> _Task item A_
Name every real person mentioned by name in the post about great expectations below.
> _Task item B_
Answer these questions using the post about great expectations below:
(i) According to the writer, what do "great expectations" set us up for?
(ii) Which film did the writer watch the day before writing?
(iii) Over how many days does that film take place?

> _Text block_
########
Monday, December 13, 2004

Great Expectations

I must be stuck on Dickens - well, it is that time of year.

I've been thinking about Great Expectations - not necessarily the Dickens' novel - just the phrase and how "great expectations" set us up for great disappointments.

This thought came to me yesterday after watching "Moonstruck." Now for those of you who've been concealed in closet for the last twenty years, "Moonstruck" is the film starring Cher and Nicholas Cage. It's about a young widow who accepts a proposal of marriage from a man she doesn't love and then proceeds to fall in love with his brother - almost love at first sight. There are wonderful scenes of Cher's transformation from dowdy (as if a few gray hairs and shapeless clothes could make her dowdy) to gorgeous. Granted, the brother fell in love with her dowdy but still - she IS Cher. The movie takes place over two or three days and by the end of the film, Cher's character has her true love, Nicholas Cage. I guess that's why it's called entertainment - it's a fantasy, fiction, not real, can't happen, don't even think about it.
########
[Pose landmark coordinates]
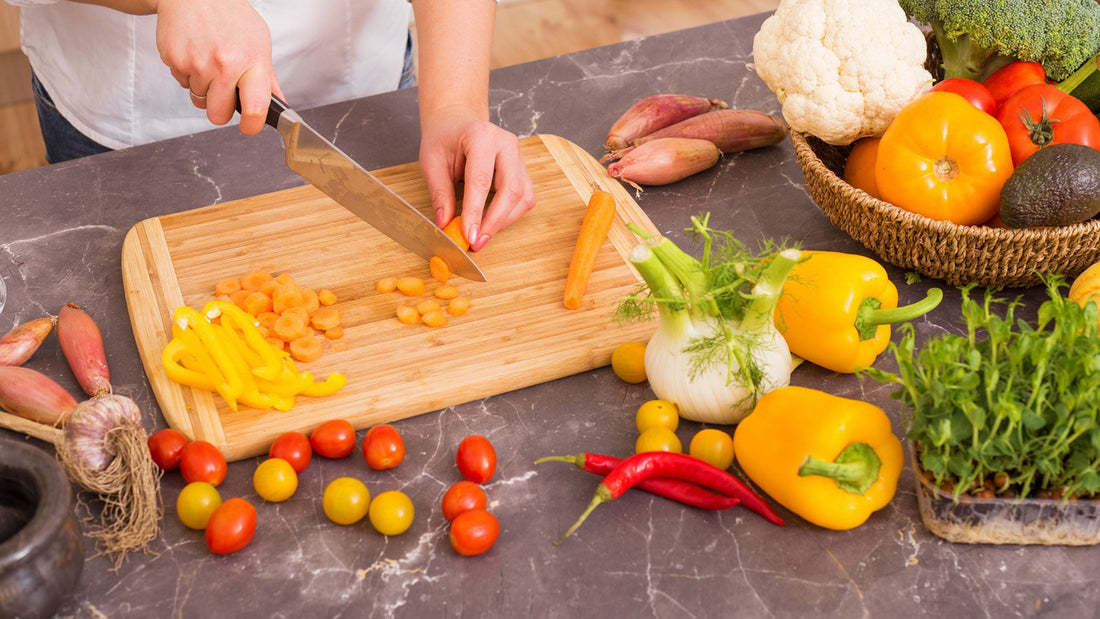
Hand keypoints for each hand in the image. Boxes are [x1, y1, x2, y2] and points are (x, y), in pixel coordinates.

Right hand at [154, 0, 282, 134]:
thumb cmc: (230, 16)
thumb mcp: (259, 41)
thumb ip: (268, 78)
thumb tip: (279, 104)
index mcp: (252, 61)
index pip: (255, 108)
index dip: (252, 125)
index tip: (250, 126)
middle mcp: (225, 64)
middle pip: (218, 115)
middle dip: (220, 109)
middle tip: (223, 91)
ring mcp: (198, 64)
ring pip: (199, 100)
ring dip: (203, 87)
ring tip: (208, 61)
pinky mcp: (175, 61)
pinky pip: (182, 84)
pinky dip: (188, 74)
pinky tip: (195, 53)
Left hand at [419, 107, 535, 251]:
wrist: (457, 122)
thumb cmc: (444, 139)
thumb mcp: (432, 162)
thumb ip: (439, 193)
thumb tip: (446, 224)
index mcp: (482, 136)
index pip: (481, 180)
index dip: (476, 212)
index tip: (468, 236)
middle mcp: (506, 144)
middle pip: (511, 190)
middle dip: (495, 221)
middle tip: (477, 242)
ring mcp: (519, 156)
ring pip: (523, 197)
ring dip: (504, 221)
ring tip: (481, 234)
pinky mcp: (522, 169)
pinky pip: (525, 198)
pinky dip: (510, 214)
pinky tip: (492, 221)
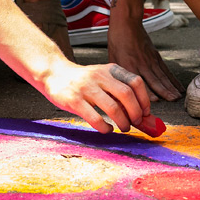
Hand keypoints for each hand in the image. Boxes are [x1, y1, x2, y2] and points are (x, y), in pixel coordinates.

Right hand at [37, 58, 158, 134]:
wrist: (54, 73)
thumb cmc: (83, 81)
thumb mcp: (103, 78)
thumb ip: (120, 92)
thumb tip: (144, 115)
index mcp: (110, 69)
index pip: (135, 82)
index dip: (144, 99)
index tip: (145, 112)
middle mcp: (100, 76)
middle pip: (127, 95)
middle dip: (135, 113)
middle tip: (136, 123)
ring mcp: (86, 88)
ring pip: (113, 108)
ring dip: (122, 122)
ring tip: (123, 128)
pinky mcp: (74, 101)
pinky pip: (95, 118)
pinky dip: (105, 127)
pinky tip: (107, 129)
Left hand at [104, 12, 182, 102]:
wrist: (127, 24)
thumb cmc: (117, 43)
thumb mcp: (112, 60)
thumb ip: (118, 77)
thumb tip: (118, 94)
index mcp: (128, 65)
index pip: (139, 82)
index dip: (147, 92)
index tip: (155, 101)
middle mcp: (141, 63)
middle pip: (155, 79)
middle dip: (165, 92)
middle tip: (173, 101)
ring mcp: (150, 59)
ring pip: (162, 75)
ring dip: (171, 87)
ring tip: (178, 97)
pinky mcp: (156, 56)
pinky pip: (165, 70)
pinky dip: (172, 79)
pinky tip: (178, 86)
########
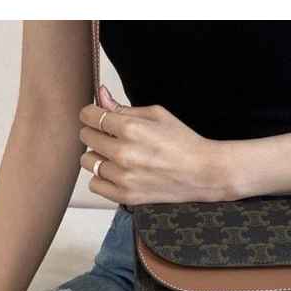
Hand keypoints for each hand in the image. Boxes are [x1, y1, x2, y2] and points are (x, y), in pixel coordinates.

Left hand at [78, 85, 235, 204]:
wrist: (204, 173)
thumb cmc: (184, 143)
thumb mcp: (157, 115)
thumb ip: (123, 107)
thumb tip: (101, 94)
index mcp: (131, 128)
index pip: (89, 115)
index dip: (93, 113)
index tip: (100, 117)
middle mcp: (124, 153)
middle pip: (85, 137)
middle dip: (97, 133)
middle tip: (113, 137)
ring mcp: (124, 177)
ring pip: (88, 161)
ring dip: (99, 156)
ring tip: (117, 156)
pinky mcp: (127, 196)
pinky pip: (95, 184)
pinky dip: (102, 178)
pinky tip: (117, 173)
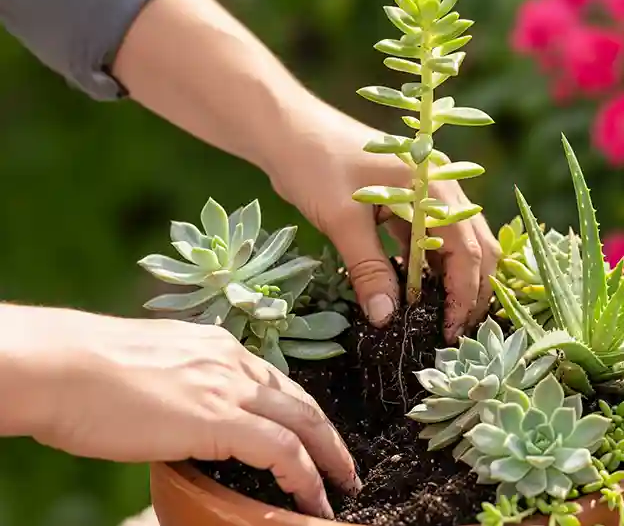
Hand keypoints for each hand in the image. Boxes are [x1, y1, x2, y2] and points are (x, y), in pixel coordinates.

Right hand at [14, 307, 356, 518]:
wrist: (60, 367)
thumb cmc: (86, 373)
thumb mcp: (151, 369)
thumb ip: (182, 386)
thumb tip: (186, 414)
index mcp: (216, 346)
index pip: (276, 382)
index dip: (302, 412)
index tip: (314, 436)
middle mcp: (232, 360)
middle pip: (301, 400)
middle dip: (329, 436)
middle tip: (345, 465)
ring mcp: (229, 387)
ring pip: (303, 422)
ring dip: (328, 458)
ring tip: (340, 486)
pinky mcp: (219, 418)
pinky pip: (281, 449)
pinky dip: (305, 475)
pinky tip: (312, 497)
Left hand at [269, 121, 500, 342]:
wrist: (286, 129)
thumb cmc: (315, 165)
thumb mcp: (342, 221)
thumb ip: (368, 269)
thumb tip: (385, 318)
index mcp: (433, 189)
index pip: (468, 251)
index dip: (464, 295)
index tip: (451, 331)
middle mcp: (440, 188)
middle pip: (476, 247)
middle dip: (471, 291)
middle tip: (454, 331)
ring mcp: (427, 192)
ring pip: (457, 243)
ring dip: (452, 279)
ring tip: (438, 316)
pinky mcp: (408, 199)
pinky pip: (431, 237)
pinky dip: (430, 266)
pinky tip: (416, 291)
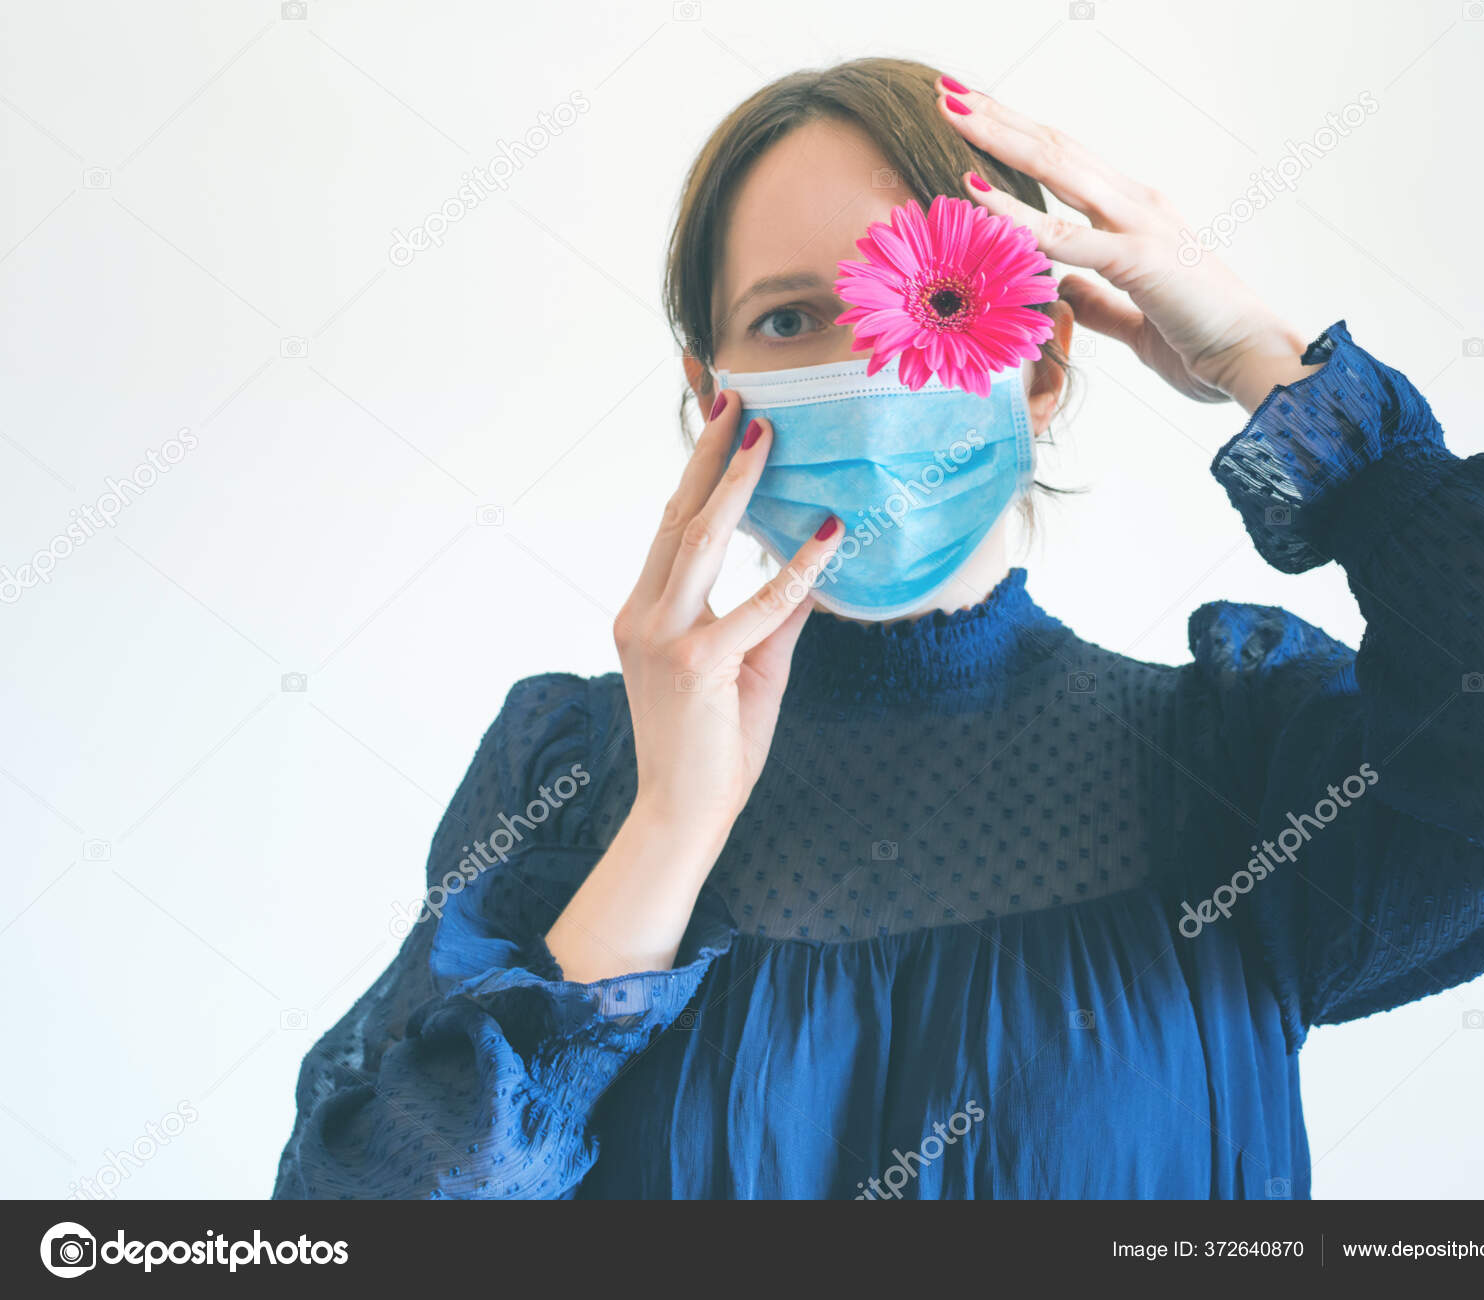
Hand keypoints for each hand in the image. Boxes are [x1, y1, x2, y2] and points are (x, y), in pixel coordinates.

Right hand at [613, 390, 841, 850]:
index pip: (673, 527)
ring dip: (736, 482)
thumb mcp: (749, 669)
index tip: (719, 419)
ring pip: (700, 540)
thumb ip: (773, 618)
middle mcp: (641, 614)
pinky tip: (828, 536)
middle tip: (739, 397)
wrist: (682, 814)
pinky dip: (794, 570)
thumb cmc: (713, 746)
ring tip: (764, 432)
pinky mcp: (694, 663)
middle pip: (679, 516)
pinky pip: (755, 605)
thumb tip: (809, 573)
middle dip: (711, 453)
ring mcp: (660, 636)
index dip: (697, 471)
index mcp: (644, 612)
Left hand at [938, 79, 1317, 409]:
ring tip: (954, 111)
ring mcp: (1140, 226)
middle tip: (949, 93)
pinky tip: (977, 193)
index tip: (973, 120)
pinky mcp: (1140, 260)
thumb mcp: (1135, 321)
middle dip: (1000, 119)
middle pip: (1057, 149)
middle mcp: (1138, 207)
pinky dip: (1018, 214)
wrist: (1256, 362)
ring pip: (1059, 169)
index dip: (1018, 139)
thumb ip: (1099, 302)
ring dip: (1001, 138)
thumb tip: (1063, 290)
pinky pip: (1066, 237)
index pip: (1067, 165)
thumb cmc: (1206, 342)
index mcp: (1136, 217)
########
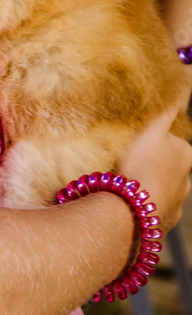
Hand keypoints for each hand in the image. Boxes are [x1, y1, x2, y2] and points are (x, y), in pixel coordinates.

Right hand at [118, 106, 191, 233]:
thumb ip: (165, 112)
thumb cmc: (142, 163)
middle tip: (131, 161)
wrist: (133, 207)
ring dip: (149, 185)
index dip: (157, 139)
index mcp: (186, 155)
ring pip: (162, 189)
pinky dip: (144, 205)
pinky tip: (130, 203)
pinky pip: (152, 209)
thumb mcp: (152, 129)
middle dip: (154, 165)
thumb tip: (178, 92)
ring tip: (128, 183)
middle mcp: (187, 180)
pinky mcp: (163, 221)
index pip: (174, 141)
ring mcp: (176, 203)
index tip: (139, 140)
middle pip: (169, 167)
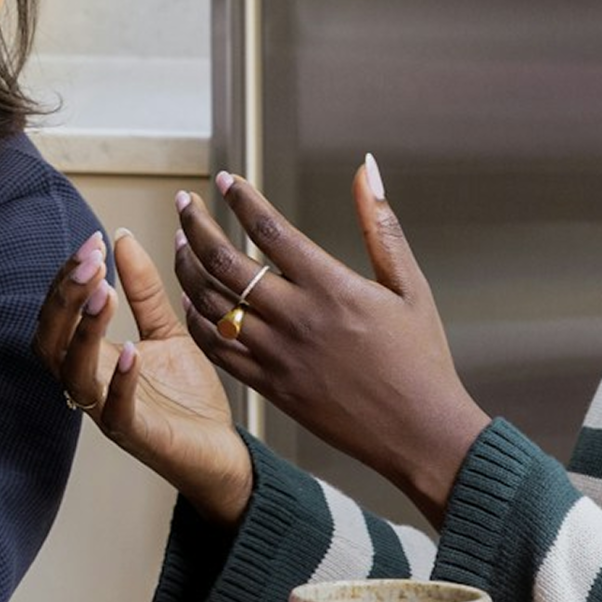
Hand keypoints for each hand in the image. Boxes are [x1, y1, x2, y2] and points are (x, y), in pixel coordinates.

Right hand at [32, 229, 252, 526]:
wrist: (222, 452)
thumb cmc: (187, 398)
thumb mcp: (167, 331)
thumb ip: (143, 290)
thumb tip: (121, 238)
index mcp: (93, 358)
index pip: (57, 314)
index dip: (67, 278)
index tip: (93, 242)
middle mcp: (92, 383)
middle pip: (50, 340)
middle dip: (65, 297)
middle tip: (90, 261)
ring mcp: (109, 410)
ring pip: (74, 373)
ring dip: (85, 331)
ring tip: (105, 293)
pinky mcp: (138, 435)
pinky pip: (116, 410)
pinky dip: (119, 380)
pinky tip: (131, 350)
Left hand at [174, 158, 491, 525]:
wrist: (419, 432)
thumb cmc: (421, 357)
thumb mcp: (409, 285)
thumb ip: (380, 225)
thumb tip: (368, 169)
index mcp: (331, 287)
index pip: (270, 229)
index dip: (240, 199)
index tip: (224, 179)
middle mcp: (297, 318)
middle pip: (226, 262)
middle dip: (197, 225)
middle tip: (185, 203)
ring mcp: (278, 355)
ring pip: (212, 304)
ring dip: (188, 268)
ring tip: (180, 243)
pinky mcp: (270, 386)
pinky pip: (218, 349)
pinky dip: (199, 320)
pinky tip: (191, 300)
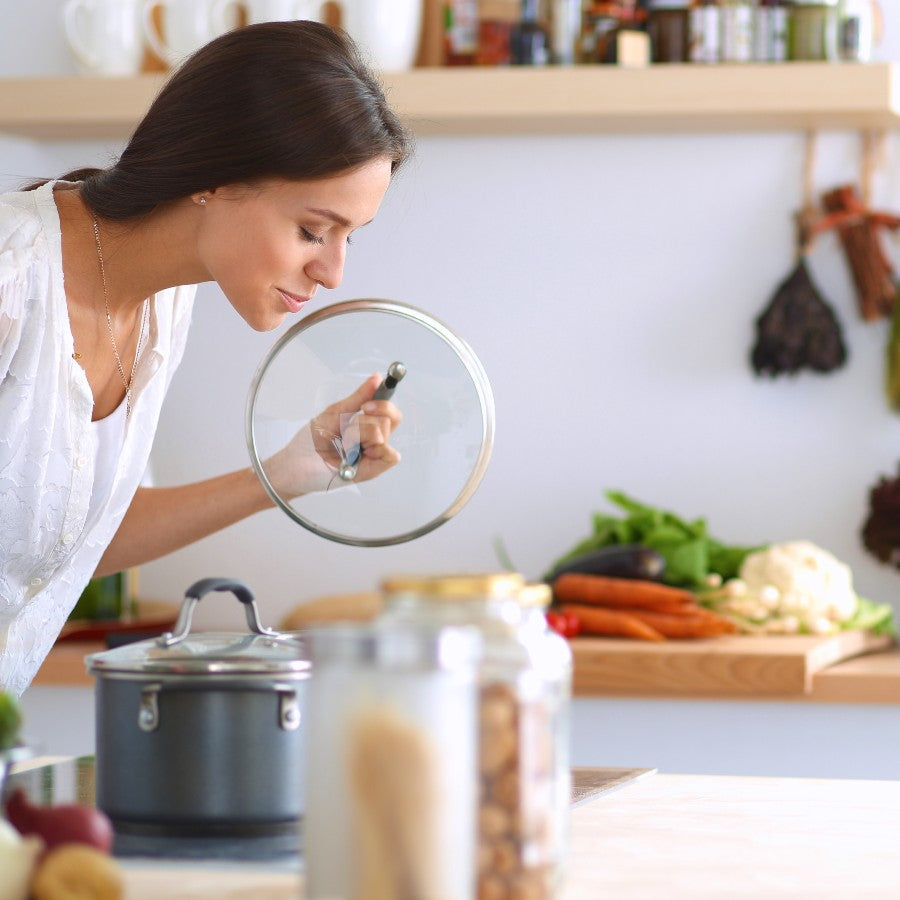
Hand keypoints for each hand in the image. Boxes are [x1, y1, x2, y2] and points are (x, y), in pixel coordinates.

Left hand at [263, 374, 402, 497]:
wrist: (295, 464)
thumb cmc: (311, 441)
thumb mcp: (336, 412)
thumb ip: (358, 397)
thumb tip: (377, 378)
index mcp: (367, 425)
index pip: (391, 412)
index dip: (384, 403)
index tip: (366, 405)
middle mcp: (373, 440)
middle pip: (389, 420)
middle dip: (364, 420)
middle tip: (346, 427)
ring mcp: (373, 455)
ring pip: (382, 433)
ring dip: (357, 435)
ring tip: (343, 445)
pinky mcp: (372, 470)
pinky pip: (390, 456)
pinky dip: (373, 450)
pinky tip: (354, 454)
########
> _Task solution A_
Dickens, Cher, Nicholas Cage

> _Task solution B_
(i) Great disappointments.
(ii) "Moonstruck."
(iii) Two or three days.